Tuesday, May 5, 2015

Online addiction is no excuse and never will be.

By Abigail Clarke: Contributing Content Blogger

It has come out lately that more and more mental health administrators are recognising internet addiction as a legitimate condition. Fine. Are they only getting to this now? Yes. The internet is still a fairly new phenomenon but even I could put the dots together to call this one is it really that much a surprise? British doctors are describing those suffering from online addictions as people who have lost touch with the real world through social networks and websites. Really? They say addiction behaviours are much more common than most of us realise and that temptations to overindulge in one’s compulsions are always there for every one of us. Talk about poppycock confusing the issues and it sounds like the granting of excuses and condolences to dangerous individuals who have the power to choose not to do what they do. I refuse to accept that. Giving people an excuse to harm others is empowering to them and only works to increase the explosion of sick behaviours we are already experiencing. Victims of sick online people are seeing lives ruined and committing suicide!

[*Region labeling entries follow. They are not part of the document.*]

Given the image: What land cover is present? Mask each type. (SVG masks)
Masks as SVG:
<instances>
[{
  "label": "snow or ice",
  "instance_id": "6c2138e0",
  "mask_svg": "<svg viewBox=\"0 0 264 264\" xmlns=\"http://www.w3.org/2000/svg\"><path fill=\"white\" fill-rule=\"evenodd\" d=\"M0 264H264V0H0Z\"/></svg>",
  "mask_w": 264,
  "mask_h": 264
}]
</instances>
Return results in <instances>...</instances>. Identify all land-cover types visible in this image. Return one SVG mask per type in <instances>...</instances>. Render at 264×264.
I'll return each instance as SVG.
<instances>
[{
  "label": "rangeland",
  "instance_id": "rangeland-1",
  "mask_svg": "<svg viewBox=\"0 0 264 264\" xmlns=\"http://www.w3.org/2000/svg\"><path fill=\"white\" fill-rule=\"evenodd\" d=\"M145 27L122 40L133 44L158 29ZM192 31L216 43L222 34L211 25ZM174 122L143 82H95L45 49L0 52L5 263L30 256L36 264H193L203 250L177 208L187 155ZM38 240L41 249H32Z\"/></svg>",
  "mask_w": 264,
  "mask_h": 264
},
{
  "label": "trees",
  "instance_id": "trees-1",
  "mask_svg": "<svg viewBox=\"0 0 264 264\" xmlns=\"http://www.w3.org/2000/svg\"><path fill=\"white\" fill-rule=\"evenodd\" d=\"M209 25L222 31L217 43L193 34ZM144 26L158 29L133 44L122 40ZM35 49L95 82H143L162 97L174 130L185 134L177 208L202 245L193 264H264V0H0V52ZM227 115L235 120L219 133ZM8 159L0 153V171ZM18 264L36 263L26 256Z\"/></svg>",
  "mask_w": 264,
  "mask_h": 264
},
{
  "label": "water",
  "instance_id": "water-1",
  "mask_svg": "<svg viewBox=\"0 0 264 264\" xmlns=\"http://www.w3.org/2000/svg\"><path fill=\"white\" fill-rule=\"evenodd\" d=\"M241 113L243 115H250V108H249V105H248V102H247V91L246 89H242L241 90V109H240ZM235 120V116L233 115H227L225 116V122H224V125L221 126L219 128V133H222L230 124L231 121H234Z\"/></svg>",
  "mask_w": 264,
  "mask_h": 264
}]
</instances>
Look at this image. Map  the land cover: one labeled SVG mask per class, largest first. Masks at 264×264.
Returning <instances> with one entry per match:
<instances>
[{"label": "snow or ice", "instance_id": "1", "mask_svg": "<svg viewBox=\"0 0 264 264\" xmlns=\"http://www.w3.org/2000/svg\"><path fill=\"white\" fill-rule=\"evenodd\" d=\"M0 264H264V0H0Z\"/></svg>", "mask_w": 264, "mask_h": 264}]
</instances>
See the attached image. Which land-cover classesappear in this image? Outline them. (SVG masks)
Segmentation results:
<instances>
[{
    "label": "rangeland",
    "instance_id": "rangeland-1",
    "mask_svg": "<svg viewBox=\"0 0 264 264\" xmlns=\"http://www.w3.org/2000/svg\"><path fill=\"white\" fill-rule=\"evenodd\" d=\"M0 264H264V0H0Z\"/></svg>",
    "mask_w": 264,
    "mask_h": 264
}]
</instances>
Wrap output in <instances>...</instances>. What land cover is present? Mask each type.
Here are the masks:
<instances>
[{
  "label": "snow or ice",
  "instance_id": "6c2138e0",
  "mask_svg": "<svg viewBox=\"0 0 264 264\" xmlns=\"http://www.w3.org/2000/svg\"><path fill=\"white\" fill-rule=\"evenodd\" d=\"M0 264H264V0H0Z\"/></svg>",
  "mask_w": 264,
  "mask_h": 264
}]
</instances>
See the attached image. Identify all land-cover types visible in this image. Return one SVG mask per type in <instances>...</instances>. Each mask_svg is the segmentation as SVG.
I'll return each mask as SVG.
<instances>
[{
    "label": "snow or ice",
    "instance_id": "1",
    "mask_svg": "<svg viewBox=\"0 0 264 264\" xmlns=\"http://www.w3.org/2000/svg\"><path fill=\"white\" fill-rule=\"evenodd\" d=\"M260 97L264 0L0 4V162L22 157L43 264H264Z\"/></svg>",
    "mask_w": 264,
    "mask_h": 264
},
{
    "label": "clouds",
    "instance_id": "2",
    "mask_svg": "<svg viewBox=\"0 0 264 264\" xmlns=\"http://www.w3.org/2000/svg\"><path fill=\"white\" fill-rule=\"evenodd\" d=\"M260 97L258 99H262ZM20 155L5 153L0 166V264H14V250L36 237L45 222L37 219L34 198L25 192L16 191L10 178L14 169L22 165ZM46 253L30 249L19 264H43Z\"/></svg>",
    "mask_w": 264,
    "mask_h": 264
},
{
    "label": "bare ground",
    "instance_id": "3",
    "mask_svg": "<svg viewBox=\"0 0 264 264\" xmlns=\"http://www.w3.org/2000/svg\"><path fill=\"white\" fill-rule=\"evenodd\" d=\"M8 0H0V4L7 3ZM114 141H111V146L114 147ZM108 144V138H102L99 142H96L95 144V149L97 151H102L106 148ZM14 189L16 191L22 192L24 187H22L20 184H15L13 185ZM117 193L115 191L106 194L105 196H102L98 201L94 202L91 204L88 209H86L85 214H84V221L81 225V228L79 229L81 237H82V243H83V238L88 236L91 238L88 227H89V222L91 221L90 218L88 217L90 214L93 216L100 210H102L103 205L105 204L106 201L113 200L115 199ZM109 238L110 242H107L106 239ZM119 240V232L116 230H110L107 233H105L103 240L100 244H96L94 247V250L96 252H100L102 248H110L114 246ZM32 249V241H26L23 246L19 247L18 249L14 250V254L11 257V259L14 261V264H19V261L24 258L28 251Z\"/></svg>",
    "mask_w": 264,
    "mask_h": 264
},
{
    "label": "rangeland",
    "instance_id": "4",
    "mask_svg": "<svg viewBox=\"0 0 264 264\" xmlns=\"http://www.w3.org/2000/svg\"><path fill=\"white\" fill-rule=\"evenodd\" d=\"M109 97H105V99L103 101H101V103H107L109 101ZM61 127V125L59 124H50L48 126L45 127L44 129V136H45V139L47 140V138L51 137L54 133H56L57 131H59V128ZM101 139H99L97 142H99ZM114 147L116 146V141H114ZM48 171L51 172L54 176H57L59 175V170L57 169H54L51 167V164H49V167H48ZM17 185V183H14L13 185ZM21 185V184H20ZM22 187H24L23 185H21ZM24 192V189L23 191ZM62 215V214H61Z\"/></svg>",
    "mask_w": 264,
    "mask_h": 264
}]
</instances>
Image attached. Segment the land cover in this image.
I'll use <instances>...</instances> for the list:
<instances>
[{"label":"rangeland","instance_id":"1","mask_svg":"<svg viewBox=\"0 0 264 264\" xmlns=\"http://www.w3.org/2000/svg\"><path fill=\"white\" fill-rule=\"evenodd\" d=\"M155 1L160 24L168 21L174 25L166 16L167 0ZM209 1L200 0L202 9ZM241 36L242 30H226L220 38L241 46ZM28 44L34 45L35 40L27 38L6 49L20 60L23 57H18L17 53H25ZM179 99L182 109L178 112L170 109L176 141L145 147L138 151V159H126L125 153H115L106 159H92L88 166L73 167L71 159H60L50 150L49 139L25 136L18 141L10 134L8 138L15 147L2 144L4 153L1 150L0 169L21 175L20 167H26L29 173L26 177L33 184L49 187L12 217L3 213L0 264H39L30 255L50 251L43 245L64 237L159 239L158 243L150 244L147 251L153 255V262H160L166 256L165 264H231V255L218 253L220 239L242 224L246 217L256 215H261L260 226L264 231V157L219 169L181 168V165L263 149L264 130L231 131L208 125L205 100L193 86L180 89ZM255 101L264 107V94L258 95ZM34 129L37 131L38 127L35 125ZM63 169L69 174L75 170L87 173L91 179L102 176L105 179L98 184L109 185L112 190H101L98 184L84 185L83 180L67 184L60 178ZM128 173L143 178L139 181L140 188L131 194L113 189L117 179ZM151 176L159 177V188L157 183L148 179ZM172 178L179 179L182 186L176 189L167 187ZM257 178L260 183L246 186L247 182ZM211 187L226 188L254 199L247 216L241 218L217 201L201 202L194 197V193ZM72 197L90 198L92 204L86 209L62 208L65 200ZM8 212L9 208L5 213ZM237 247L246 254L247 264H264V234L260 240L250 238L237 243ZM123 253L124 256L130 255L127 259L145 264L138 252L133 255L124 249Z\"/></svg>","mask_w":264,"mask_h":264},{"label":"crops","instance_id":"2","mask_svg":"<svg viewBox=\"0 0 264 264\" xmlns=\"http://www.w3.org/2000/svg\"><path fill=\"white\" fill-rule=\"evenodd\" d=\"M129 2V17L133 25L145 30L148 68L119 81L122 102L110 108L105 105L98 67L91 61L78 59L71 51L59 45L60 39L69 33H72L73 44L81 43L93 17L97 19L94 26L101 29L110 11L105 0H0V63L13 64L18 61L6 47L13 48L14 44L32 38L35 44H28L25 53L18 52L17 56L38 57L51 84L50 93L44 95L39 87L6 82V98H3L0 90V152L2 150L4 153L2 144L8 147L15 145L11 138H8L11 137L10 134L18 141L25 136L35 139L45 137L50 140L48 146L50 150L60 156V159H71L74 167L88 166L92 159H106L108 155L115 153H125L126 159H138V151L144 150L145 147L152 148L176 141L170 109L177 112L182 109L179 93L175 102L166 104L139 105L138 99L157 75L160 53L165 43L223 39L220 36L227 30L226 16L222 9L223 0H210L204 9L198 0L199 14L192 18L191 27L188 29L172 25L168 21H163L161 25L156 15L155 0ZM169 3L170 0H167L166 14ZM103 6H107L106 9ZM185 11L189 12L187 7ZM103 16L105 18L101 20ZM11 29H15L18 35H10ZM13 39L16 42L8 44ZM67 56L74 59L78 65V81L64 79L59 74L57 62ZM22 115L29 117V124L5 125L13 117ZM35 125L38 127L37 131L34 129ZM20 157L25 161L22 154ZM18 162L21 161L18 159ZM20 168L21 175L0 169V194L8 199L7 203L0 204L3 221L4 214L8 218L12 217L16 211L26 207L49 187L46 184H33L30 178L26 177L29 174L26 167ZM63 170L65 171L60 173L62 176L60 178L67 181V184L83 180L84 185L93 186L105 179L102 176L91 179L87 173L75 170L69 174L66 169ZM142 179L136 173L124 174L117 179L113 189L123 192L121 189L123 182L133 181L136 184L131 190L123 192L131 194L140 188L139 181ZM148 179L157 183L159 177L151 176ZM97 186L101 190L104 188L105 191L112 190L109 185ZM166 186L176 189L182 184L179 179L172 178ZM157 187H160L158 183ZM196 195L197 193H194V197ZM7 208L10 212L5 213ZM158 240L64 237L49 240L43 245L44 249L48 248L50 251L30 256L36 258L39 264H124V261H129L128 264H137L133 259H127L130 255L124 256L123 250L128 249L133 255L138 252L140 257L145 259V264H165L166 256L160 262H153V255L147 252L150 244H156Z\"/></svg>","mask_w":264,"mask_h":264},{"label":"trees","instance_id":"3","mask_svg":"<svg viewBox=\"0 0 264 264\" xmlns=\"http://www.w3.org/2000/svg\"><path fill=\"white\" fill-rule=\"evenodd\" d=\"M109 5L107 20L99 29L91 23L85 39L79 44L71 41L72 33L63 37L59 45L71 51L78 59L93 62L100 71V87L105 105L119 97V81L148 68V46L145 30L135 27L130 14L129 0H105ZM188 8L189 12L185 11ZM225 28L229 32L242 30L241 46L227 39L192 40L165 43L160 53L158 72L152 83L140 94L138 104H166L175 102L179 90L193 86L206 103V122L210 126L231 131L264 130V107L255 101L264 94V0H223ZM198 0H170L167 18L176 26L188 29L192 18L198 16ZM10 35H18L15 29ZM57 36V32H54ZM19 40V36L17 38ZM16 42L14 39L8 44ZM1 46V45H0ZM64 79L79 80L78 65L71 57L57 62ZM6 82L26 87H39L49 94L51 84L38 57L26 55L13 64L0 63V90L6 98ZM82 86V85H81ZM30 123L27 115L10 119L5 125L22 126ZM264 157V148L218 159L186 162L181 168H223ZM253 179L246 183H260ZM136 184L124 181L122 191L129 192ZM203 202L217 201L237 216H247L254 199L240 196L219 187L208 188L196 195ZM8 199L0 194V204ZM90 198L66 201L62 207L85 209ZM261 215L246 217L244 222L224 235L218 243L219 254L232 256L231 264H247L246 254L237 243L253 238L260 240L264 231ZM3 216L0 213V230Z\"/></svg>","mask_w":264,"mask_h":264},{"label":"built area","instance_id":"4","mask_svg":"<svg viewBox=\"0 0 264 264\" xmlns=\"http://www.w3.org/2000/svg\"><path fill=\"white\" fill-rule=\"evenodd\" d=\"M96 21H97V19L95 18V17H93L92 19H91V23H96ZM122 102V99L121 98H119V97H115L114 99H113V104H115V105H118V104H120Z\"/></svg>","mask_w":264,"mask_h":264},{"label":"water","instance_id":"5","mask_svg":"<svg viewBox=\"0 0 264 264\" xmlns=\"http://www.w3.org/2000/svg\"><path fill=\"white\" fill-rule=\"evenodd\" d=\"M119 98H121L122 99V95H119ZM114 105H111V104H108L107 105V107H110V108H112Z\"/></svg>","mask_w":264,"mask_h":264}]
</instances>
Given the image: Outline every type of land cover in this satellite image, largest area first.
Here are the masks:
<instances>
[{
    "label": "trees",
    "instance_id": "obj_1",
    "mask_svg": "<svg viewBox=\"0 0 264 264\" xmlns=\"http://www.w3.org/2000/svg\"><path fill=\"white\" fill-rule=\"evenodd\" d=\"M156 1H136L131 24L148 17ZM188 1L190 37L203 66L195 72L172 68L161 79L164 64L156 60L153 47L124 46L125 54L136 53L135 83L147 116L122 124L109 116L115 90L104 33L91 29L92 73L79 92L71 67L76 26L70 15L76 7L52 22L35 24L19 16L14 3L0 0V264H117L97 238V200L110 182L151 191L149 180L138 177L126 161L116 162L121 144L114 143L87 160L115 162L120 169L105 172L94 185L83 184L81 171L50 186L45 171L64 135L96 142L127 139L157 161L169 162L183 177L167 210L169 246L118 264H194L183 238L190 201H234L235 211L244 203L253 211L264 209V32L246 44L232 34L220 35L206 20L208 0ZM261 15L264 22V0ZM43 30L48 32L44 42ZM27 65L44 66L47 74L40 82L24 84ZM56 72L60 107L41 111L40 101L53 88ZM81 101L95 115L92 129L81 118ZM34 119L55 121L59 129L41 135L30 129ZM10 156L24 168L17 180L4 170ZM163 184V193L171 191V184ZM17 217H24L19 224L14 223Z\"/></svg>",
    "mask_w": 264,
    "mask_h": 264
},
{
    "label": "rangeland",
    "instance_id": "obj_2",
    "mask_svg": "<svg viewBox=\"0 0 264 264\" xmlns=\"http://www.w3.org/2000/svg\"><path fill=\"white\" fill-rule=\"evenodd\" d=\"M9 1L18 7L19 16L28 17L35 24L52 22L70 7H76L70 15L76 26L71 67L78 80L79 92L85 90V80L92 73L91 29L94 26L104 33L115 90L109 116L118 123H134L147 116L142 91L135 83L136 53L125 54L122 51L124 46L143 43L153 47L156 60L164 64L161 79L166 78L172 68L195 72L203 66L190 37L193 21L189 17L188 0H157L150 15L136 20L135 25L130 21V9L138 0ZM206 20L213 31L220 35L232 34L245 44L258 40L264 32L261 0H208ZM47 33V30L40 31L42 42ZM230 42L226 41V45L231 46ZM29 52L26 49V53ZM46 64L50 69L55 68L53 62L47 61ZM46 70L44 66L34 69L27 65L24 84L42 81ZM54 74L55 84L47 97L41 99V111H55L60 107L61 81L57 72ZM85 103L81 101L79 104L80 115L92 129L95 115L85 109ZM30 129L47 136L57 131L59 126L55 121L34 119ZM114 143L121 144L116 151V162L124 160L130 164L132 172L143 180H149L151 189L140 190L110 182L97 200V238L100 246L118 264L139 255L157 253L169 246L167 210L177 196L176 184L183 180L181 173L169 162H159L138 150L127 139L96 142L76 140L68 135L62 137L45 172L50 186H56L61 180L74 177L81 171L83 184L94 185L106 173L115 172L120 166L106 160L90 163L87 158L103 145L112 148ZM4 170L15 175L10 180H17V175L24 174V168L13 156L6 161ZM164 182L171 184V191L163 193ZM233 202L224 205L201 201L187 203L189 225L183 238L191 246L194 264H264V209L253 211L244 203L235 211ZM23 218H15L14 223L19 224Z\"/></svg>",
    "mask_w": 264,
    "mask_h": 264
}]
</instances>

Cyberharassment is the only type of addiction, if you call it that, where the behaviour is focused on harming others, not the behaviour harming the addicted. There is no doubt a phenomenon exists that is going on en masse, but I don’t believe it is an addiction per se and if it really is it can NEVER be used as an excuse or tool to help the violators get off legally from what they do to someone else. I believe what we are seeing is spawned by a new generation incapable of forming normal healthy relationships away from a screen. Look at the world today, much among youth, do they talk on the phone? No. They text. They carry out whole relationships in text. To now label online abusive behaviour as an addiction could dangerously cause more grief going forward. We should be wise to not begin educating the public that this is an addiction issue, rather the unveiling of what has been there all along which is that piece of human nature that finds fascination in seeing others suffer and is willing to harm others for nothing more than a cheap thrill and power trip.

Wednesday, April 29, 2015

Don't Feel Intimidated When Reporting Online Abuse To Police

By Carolyn Davies, Contributing Content Blogger

If you are considering approaching police to file a report about online abuse, you may feel intimidated and worried you will not be taken seriously. That's common but do not let it keep you from seeking the help you need and deserve. Police want to help victims but some facilities, areas, and countries are still catching up to technologically committed crimes. Here is a link victims might well find helpful and though geared toward the UK police process the same should well apply elsewhere.

Remember, the more evidence you have to provide police the more able they are to deal with the online crimes committed against you. Do not delete voice mails, text messages, emails, or social media posts and if abuse is posted online be sure you screenshot and print it before it can be deleted and you lose that evidence before the police can review it.